Through weeks of high tension on the Korean Peninsula, a clearer picture is beginning to emerge of North Korea’s young dictator, whom top US military officials describe as “very different” from his father.
Those differences are in turn driving the Pentagon to brace for a “heightened state of readiness” – a period of tension that may last for some time, according to the nation’s top military officer.
“We’re not into cyclical provocations any longer – we’re in a period of prolonged provocation,” says Chairman of the Joint Chiefs of Staff Gen. Martin Dempsey.
In Beijing this week, Dempsey is expected to press his Chinese counterparts to more robustly encourage North Korean leader Kim Jong-un to ratchet down his threats and think carefully about his next steps.
“China’s got some clear interest in stability on their southern flank,” Dempsey says. “We have to have that conversation, and I’m looking forward to it.”
Pyongyang has signaled in recent days that it may be willing to come to the negotiating table if the US military, say, gives up annual joint military exercises with South Korea, among other conditions.
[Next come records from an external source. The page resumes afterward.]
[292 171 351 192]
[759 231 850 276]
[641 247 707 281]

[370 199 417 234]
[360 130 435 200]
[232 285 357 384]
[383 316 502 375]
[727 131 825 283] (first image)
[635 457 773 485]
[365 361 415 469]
That will not be happening, Dempsey said on the heels of a meeting with Gen. James Thurman, commander of US forces in South Korea. It was a meeting originally slated to take place in Washington earlier this month but was delayed so that Thurman could stay on the peninsula in an effort to calm tensions in the region.
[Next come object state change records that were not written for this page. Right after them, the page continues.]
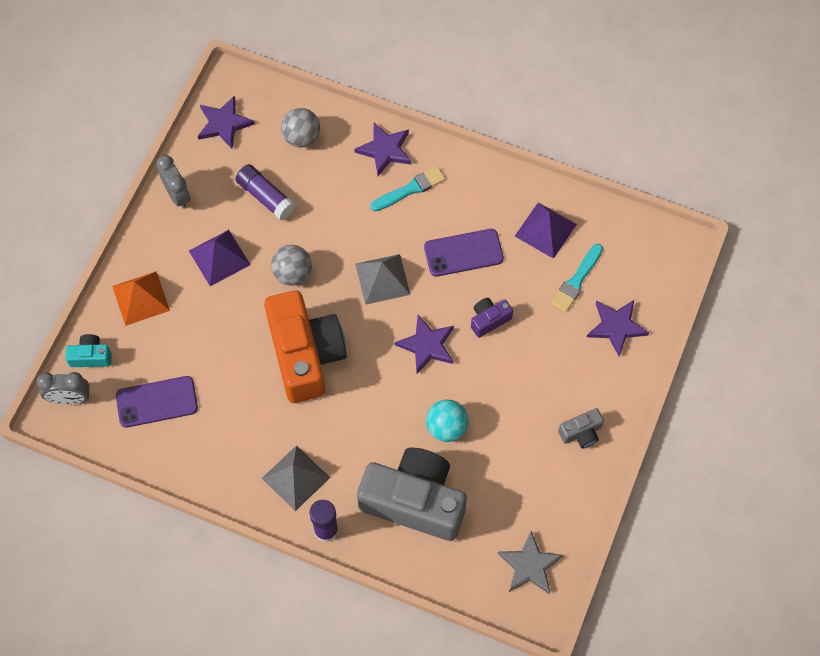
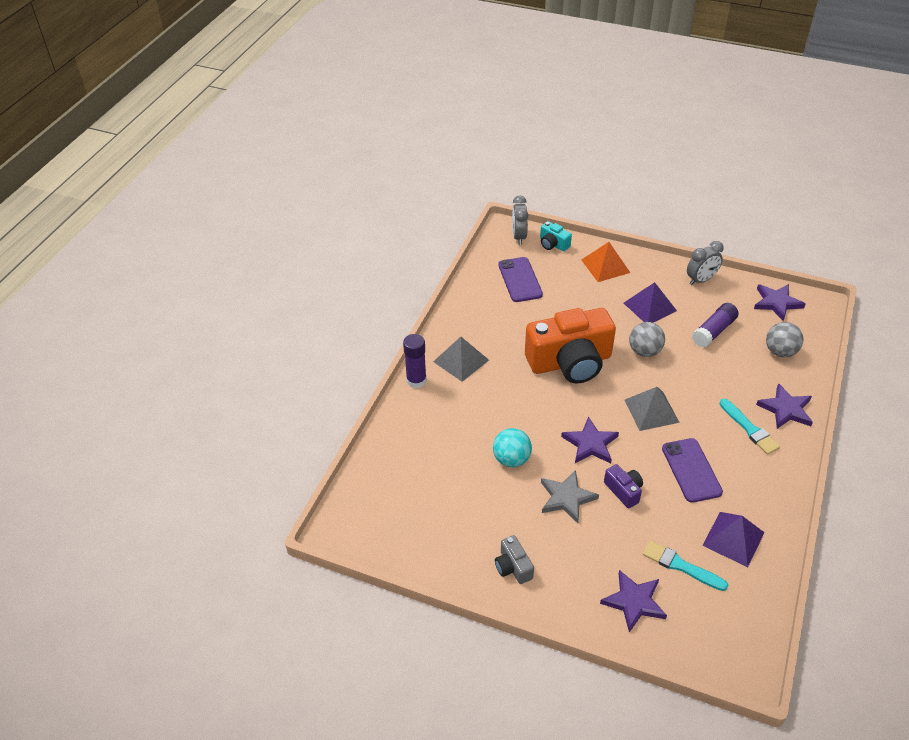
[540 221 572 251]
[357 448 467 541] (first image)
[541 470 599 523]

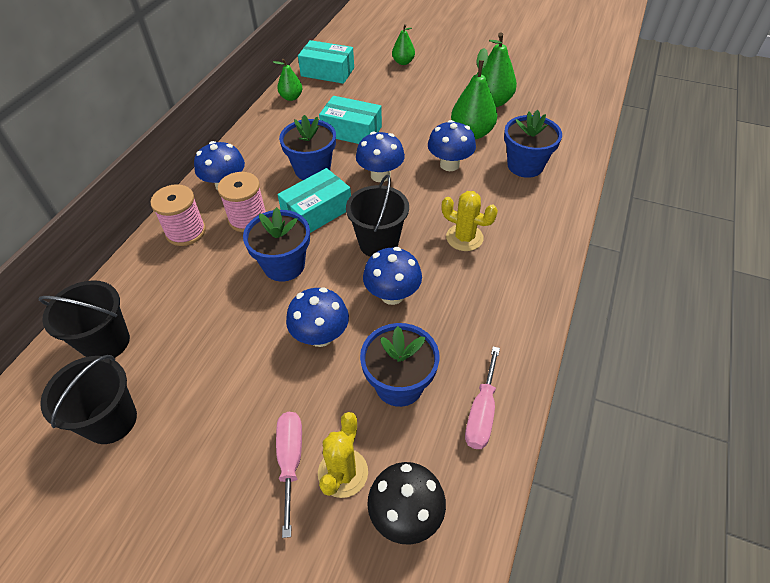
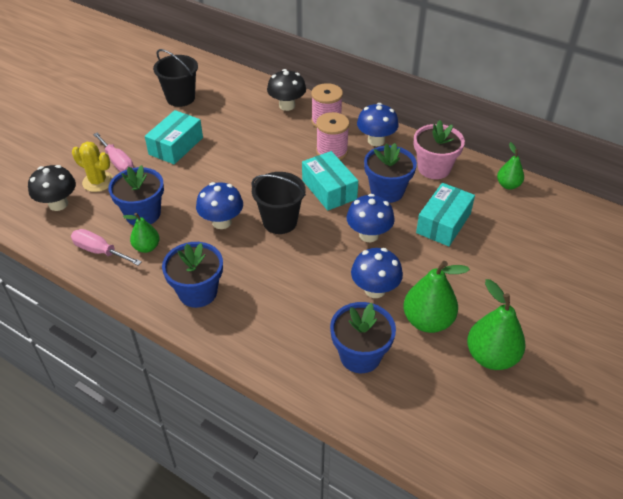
[39 280 130 358] (first image)
[162 242 223 308]
[93 133 134 172]
[286 287 349 347] (first image)
[145 110 203 164]
[123 213 160 253]
[442 191 498 251] (first image)
[267 69 306 111]
[414 120 465 179]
“It’s our intention to continue” to do the exercises, Dempsey says, “the idea being that our sustained presence here is assuring to our allies.”
How US policy will in turn drive Mr. Kim’s actions remains tough to predict, officials acknowledge.
“We have a picture of a leader who is very different from both his father and his grandfather,” Dempsey says. “He is, I think, less predictable.”
This apparent fact has, in turn, spurred senior US officials to endeavor to ratchet down rhetoric in the region. “Everyone I talk to on our side is eager for us to avoid war,” Dempsey says.
That said, he adds, “It won’t surprise you to know that from our military perspective, the best way to avoid war is to prepare for it.”
Last week came suggestions in the form of a New York Times op-ed by University of Texas professor of history Jeremi Suri that such preparation might include drawing up plans for a preemptive strike on North Korean missile sites.
These calls came on the heels of a Defense Intelligence Agency (DIA) report that North Korea has nuclear weapons capable of delivery by ballistic missiles.
Such intelligence “is useful,” Dempsey says, while pointing out that there remain differences of opinion on the matter within the intelligence community.
The DIA report “assesses with moderate confidence” that the North has miniaturized nuclear weapons, but it also predicts that their “reliability will be low.”
Even as Kim whips his country into wartime footing, however, Dempsey says that he is not currently considering preemptive strikes on North Korea to destroy any missiles.
“There’s no end to the advice I get from the military experts,” he says. “But that’s not a piece of advice I’m taking to heart at this time.”